Oh, and to connect it back to original question: how the heck would I connect
m_guiDataHandle

to a data source within the GuiThing constructor

in QT? If you tell me that I promise will create an adapter. :)

17

Sunday, May 20th 2012, 4:52pm

We're back to agreeing to disagree. You're passing pointers to a collection just like I'm doing. The content of the items must be agreed on between viewer and database just like mine. The adapter doesn't do much for you except allow you to write other data
sources for the same view -- if you will never need to do that (I
won't) it's needless complexity.

If you change the type of the items in the collection, you have to change what you do with it (i.e., within your unspecified "use the data"). That's my point -- you can add abstractions to separate it physically all you want, but the database and the data viewer are coupled practically, in the real world. If you change your database in a way thats important to that view -- its the same amount of work inside "use the data"
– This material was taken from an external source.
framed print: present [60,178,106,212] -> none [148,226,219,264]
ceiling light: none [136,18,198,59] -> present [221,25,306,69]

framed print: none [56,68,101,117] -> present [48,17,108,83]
No, if the type of items in the Data's collection changes then you adjust/make a new adapter, and the gui code will be unchanged for *all* (gui) classes that need the data source. If there are sibling/specialised GuiThings then there is more maintenance work when the data format is modified.

Quoted


Also I note that you changed your position a little. You said a few posts ago:

"The canvas should save whatever subset of this data (that it seems not to own) it needs for customised painting."

Yes, I did that as soon as I started talking about weak references.

Quoted


That is what I most sharply disagree with. What you propose below is fine, but not automatically "better practice" than mine.

If better practice is defined as employing a higher number of generally accepted good programming practices, then it IS automatically better practice by virtue of the fact that it implements more good practices than your suggestion.


As for connecting m_guiDataHandle, I dont see how it could be connected in the ctor, but using info from previous links in this thread, it should be able to be setup via a public setter after recovering the the full GuiThing type after some casting.


Source code

1
2
3
4
5
6
7
8
9
QDeclarativeView view;
view.setSource(QUrl::fromLocalFile("MyItem.qml"));
view.show();
QObject *object = view.rootObject();

// *** todo ***
// cast the object to its 'real' type
// make the data (and any adapter)
// call some setup method on object passing the appropriate args.
If you have a problem, CUT and PASTE your code. Do not retype or simplify it. Give a COMPLETE and COMPILABLE example of your problem. Otherwise we are all guessing the problem from a fabrication where relevant details are often missing.